> [Extrait à lire]
++++++++++++++++++++

La notion de secteur d’activité du groupe à laquelle la Cour de cassation renvoie s’avère relativement floue et difficile à appréhender pour l’employeur. Elle ne correspond, en effet, à aucune définition juridique existante que ce soit en termes de droit des sociétés, de droit du travail ou de droit de la concurrence. Le secteur d’activité du groupe auquel fait référence la jurisprudence doit être envisagé comme une notion fonctionnelle faisant référence aux liens économiques qui peuvent exister entre des sociétés dont les activités sont coordonnées. La spécialisation d’une entreprise au sein d’un groupe ne suffit pas à exclure son rattachement à un secteur d’activité plus étendu. L’employeur ne peut donc identifier le secteur d’activité à une clientèle, un marché particulier ou encore une spécialité technique. De même, «?le secteur géographique ne crée pas le secteur d’activité?» : l’implantation d’une entreprise dans un pays différent de ceux où sont situées les autres sociétés du groupe ne suffit pas à exclure son rattachement à un même secteur d’activité, au niveau duquel doivent être appréciées les difficultés économiques. Le secteur d’activité ne peut ainsi être réduit aux entreprises situées sur le territoire national, de sorte qu’il doit être «?tenu compte des résultats du secteur d’activité à l’étranger?».
La Cour de cassation a toutefois formulé une série d’indices dont la juxtaposition est susceptible de caractériser le secteur d’activité : la nature des produits, la clientèle à laquelle ils s’adressent, et le mode de distribution mis en œuvre. Concrètement, il a été admis que constituait un secteur d’activité unique la distribution en grandes surfaces à dominante alimentaire, le secteur du mobilier métallique, l’activité lubrifiant au sein d’un groupe pétrolier, ou encore les activités exercées dans le groupe relevant du secteur médical. Mais la ligne directrice de la jurisprudence reste encore difficile à cerner. Ainsi, des arrêts contradictoires ont par exemple été rendus sur le point de savoir si des gammes de prix différentes permettent ou non de scinder l’activité de fabrication d’un même produit en deux secteurs d’activité autonomes.

++++++++++++++++++++

> [Données fournies]
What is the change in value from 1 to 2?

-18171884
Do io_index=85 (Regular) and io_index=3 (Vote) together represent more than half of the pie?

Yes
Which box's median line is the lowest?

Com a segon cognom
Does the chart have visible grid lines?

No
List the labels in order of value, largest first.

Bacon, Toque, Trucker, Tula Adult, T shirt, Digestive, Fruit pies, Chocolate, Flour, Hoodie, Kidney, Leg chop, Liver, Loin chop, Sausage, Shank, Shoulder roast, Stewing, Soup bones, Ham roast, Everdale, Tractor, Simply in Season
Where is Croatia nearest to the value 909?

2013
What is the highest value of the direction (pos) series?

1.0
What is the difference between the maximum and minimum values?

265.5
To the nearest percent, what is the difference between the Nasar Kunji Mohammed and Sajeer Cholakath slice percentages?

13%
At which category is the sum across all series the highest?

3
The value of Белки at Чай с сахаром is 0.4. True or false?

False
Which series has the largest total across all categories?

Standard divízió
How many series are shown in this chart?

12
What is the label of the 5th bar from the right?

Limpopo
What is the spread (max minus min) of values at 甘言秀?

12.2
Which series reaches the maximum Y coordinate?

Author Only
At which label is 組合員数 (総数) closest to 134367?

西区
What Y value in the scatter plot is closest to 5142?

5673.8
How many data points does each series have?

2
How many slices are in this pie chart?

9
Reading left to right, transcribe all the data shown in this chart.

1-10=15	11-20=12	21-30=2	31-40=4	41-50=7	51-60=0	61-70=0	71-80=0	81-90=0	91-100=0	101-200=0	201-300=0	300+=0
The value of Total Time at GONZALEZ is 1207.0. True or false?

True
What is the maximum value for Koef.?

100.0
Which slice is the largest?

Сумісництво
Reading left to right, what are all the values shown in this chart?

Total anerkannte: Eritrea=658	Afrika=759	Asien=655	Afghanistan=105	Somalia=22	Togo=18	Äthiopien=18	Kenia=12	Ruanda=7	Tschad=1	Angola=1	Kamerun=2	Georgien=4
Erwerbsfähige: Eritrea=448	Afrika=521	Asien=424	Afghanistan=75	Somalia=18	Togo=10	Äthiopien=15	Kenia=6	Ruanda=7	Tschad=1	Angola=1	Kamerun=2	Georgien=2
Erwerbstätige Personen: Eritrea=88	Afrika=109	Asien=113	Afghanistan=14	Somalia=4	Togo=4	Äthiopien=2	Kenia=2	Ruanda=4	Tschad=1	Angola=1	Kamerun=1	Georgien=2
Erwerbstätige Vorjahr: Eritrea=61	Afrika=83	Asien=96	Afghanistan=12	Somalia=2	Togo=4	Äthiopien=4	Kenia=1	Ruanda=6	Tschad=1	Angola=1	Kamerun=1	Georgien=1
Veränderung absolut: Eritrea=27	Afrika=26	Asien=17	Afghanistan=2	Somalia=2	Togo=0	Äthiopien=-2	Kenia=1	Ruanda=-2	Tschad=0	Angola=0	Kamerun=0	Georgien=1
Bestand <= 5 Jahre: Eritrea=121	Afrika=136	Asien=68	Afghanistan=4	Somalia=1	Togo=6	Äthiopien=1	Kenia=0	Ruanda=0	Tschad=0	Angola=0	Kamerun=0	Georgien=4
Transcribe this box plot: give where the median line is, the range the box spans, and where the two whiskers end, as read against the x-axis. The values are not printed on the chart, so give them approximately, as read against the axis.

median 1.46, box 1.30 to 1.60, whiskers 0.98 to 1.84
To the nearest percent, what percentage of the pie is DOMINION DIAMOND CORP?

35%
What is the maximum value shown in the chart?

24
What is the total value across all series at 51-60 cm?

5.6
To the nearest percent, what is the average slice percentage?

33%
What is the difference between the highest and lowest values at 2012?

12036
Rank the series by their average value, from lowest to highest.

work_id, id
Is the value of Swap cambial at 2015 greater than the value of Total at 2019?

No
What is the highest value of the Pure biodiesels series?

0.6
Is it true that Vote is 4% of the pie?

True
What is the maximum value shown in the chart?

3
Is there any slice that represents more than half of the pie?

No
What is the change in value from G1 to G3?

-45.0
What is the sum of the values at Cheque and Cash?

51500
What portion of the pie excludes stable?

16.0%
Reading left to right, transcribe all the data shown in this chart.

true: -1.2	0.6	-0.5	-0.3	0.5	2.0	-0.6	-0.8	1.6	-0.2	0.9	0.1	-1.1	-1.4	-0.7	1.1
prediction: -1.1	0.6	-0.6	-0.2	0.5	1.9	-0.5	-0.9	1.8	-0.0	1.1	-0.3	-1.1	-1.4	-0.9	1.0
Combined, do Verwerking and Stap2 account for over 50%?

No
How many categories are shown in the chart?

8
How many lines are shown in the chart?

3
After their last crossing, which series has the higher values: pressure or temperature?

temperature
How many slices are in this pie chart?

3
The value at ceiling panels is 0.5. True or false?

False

++++++++++++++++++++

> [Consigne 1]
Extrayez tel quel le passage de l'extrait sur le secteur d'activité du groupe, de « La Cour de cassation a » à « secteurs d’activité autonomes. ».
> [Consigne 2]
Dans l'extrait sur le secteur d'activité du groupe, quelles activités ont été reconnues comme formant chacune un secteur d'activité unique ? Donnez-les toutes.
> [Consigne 3]
Pour chaque phrase, dites par oui ou par non si elle s'accorde avec l'extrait sur le secteur d'activité du groupe, et citez les mots qui le montrent.
(a) Le secteur d'activité du groupe répond à une définition précise du droit du travail.
(b) Une entreprise spécialisée au sein d'un groupe est forcément exclue d'un secteur d'activité plus large.
(c) Des décisions opposées ont été rendues sur la question des gammes de prix différentes.

> [Réponse attendue 1]
La Cour de cassation a toutefois formulé une série d’indices dont la juxtaposition est susceptible de caractériser le secteur d’activité : la nature des produits, la clientèle à laquelle ils s’adressent, et le mode de distribution mis en œuvre. Concrètement, il a été admis que constituait un secteur d’activité unique la distribution en grandes surfaces à dominante alimentaire, le secteur du mobilier métallique, l’activité lubrifiant au sein d’un groupe pétrolier, ou encore les activités exercées dans le groupe relevant du secteur médical. Mais la ligne directrice de la jurisprudence reste encore difficile à cerner. Ainsi, des arrêts contradictoires ont par exemple été rendus sur le point de savoir si des gammes de prix différentes permettent ou non de scinder l’activité de fabrication d’un même produit en deux secteurs d’activité autonomes.

> [Réponse attendue 2]
- la distribution en grandes surfaces à dominante alimentaire
- le secteur du mobilier métallique
- l'activité lubrifiant au sein d'un groupe pétrolier
- les activités exercées dans le groupe relevant du secteur médical

> [Réponse attendue 3]
(a) Non : « Elle ne correspond, en effet, à aucune définition juridique existante que ce soit en termes de droit des sociétés, de droit du travail ou de droit de la concurrence. »
(b) Non : « La spécialisation d’une entreprise au sein d’un groupe ne suffit pas à exclure son rattachement à un secteur d’activité plus étendu. »
(c) Oui : « des arrêts contradictoires ont par exemple été rendus sur le point de savoir si des gammes de prix différentes permettent ou non de scinder l’activité de fabrication d’un même produit en deux secteurs d’activité autonomes. »